By D.I. Laary, GNA
Accra, Aug 28, GNA - A leading mental health non-governmental organization, BasicNeeds Ghana, has embarked on mental health outreach activities to aid mental patients in Twifo-Praso to receive improved healthcare and boost their relationship with service providers.
The exercise was to create close and friendly relationship among mental health patients and doctors, as well as other health workers through regular engagements and interactions.
Senior Specialist at the Ankaful Psychiatric Hospital, Dr Kwaw Armah-Arloo described the programme a highly recommendable and great, and that, it would help the District health officials offer enhanced services to patients who could not access services from the country’s three main Psychiatric hospitals.
“The main aim for the outreach focuses on Doctors engaging with patients at the various districts and it has being achieved,” he said.
“Psychiatric Doctors normally remained in the three main government hospitals but through this outreach programme, they now get closer to the patients at the various districts to enable them to be examined well,” he added.
The Psychiatric Specialist, however, called for removal of numerous challenges facing the psychiatric hospitals to enable healthcare workers to provide optimum health services to mental patients.
He named acute shortage of doctors and supporting staff, insufficient logistics and medications and lack of motivation to attract young graduates into the psychiatric profession, as some of the many problems militating against effective and efficient provision of psychiatric services to patients in Ghana.
“There’s shortage of doctors and staff, the various hospitals are under-resourced and no motivation to enable the youth to be interested in the profession,” he said.
Dr Armah-Arloo called for a review of the free medical care for mental patients since government was finding it difficult to supply medications and logistics to hospitals for better mental healthcare delivery.
He also urged government to institute possible measures that would make the profession attractive to “the young ones” and ensure speedy approval of legislative instrument for the effective implementation of the mental health law.
The lack of progress in getting the LI approved for the past five years has impaired full implementation of the provisions of the Act (Act 846) passed in 2012 to provide effective and efficient mental health delivery.
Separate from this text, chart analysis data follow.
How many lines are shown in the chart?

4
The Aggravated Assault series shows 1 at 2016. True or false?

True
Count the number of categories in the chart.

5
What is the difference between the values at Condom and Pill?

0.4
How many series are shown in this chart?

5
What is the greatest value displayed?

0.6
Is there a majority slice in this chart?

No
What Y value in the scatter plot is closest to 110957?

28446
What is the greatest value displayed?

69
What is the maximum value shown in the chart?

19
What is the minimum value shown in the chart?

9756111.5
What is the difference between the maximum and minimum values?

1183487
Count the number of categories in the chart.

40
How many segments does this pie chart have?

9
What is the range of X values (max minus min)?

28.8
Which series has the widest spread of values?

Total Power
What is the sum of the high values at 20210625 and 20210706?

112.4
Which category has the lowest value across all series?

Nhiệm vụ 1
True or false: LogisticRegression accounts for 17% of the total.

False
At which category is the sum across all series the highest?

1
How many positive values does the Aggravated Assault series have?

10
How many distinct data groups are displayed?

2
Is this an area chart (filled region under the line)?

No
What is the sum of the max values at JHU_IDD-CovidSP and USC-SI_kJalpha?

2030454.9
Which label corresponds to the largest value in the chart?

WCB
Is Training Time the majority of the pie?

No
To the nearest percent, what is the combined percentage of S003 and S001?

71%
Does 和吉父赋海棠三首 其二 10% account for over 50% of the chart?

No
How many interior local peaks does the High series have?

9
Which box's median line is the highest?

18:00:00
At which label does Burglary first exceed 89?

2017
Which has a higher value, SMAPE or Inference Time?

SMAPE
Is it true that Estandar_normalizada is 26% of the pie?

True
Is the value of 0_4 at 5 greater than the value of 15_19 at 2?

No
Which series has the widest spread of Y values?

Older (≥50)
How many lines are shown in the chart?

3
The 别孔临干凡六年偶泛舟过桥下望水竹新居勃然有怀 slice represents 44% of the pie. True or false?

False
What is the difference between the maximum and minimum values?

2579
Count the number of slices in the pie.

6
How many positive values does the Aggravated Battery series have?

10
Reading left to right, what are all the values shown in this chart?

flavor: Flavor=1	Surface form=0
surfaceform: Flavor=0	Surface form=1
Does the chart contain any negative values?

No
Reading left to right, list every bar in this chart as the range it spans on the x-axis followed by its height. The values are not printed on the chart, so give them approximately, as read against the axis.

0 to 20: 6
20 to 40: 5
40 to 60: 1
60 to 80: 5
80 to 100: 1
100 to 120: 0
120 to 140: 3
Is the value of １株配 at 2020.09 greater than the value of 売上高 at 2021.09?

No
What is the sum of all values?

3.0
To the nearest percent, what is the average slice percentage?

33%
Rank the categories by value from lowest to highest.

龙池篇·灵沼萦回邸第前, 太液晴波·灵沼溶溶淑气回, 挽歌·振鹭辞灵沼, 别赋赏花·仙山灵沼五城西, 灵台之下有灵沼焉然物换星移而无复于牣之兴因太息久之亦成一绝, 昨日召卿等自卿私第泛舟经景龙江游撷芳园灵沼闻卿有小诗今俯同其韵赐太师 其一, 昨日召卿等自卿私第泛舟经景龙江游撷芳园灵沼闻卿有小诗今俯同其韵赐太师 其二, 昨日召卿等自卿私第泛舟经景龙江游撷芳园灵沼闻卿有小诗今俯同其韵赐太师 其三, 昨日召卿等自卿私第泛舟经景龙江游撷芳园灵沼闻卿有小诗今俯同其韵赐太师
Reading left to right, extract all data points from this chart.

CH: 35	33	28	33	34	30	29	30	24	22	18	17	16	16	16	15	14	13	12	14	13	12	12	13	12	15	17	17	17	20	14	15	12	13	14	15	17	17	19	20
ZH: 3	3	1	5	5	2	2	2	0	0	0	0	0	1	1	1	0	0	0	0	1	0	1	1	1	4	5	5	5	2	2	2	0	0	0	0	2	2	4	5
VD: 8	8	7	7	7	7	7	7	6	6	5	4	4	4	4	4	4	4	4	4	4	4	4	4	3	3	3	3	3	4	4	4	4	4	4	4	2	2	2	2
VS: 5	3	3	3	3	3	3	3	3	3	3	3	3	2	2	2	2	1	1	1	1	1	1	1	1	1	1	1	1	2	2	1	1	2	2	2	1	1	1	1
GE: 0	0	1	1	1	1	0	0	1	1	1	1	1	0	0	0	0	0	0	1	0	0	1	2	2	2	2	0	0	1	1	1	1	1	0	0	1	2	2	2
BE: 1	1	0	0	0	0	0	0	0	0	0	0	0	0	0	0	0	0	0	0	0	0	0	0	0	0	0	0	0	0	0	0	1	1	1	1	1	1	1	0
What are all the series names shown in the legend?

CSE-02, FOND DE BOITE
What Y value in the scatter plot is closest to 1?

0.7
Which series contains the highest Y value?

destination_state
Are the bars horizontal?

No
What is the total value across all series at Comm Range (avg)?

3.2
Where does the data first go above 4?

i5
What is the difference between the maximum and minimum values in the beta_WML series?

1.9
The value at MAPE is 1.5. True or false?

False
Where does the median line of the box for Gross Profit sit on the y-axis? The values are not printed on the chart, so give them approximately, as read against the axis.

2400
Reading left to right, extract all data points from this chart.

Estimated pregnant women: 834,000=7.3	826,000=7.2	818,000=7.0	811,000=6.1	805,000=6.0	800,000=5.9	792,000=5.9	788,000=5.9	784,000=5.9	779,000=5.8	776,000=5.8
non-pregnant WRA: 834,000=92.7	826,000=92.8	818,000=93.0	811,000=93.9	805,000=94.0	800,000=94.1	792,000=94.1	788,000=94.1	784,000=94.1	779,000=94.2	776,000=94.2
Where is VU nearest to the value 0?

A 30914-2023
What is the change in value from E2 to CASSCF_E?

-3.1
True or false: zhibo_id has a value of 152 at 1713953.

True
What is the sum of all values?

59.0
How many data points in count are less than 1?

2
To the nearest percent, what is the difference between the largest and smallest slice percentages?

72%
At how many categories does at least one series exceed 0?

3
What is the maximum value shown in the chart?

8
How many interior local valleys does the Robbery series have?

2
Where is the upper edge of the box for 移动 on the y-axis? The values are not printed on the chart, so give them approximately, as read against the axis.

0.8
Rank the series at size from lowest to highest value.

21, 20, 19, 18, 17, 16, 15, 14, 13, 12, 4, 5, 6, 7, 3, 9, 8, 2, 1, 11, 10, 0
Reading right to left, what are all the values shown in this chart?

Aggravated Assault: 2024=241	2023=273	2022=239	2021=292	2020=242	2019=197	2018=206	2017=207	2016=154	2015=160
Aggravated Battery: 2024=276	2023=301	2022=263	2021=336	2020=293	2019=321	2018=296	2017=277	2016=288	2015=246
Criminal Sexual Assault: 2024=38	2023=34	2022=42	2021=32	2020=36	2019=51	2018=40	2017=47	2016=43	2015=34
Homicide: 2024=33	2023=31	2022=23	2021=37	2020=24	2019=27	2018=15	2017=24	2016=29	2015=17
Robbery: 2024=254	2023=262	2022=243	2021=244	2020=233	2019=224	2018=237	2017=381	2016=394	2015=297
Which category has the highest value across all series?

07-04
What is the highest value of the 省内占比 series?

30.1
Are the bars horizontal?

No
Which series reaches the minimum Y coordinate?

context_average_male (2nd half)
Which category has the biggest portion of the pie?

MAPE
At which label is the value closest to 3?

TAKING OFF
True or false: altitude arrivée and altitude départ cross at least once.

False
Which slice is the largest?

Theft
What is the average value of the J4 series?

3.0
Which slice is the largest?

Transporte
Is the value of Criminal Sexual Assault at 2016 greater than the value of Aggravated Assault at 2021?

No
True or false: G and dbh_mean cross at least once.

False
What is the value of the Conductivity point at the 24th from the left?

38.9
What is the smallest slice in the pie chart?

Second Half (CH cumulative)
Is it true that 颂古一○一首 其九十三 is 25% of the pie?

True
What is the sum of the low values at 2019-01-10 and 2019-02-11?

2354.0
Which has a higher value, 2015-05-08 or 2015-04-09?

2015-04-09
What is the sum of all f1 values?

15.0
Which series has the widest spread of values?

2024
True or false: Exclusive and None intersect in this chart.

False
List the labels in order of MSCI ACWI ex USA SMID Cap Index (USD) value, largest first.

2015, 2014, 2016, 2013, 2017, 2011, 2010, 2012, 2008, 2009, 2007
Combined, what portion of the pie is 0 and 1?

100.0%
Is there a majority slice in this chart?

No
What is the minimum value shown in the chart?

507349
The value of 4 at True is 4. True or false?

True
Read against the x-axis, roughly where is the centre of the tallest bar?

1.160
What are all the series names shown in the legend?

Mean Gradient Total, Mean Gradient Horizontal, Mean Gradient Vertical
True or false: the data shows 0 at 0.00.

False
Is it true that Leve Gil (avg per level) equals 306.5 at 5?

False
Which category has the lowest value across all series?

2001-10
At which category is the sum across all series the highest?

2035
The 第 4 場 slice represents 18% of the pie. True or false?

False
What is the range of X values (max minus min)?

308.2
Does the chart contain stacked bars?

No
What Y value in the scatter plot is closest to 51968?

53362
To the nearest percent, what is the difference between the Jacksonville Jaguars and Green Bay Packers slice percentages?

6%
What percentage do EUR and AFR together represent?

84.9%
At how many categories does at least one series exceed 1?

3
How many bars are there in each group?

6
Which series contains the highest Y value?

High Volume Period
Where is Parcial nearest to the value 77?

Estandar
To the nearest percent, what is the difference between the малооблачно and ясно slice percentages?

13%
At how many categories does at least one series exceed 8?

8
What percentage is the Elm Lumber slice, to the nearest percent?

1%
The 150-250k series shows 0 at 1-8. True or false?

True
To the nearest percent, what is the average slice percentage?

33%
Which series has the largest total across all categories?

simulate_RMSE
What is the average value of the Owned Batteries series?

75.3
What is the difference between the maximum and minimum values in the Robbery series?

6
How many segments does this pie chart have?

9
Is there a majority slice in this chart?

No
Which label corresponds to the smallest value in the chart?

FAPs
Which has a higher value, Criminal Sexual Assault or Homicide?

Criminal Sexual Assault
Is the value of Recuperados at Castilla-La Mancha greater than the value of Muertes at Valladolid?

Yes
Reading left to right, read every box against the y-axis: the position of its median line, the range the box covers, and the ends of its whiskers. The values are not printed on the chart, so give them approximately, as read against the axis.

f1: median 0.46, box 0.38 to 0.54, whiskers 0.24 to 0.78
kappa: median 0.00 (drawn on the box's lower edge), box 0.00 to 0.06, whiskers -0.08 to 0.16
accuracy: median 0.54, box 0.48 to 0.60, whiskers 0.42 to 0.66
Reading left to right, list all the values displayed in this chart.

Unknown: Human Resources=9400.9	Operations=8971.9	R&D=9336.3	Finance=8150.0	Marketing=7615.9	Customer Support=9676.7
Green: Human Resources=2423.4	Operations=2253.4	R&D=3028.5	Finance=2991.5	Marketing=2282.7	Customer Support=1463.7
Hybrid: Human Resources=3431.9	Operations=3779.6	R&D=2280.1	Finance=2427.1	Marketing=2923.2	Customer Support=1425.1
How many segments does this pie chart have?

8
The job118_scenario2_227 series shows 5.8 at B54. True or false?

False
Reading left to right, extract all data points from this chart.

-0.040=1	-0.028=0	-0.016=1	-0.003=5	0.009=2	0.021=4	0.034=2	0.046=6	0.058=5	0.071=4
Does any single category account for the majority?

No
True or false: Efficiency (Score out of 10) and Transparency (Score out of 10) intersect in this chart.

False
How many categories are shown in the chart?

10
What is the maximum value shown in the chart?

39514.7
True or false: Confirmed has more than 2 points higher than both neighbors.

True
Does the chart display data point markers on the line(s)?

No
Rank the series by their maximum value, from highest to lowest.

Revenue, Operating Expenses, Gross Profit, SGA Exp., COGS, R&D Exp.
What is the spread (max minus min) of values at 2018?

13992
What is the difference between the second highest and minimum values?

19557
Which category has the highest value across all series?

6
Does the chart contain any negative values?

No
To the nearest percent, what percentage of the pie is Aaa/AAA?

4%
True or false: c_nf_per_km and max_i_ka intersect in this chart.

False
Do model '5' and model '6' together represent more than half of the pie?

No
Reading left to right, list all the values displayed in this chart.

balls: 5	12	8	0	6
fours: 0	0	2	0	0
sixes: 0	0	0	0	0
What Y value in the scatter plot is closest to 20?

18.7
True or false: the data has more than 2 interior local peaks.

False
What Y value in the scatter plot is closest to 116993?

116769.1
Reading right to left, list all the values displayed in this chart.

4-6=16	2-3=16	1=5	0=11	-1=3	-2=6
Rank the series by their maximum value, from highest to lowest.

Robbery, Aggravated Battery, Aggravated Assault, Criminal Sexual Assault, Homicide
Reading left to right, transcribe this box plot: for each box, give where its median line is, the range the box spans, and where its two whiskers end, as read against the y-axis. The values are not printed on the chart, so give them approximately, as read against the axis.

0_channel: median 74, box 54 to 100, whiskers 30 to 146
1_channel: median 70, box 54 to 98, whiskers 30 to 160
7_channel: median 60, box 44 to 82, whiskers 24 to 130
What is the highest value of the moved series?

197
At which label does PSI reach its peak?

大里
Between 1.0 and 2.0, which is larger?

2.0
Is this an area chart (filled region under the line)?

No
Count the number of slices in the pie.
Persons with mental illness are supposed to have separate wards at health facilities but that is not the case due to lack of required infrastructure and logistics.
Mr Sunday Anaba, the Project Officer of the BasicNeeds Outreach Programme, said the programme helped bring together several core mental patients in hinterlands and various prayer camps in the district to receive treatment at the hospital.
“The modules of BasicNeeds, is to attend to the needs of all persons with mental disability and give them treatment, we build their capacity to help them access improved livelihoods,” he said.
BasicNeeds has expressed its desire and prepared to offer more assistance to mental patients, however, it is constrained by funding to reach the many Ghanaian remote communities to offer help to patients who cannot access services from distant health facilities.
The Department for International Development (DFID) is funding the project titled: “Strengthening non-formal services and practices to enhance community mental health in Ghana.”
He called on other funding agencies to support BasicNeeds to reach out to many more communities and step up its advocacy in curbing problems confronting mental healthcare patients in the country.
Participants also commended the outreach programme for its assistance to the District, mental patients and the Hospital, and expressed the wish that similar NGOs in the field would emulate BasicNeeds to improve services and cut down stigmatization facing mental patients.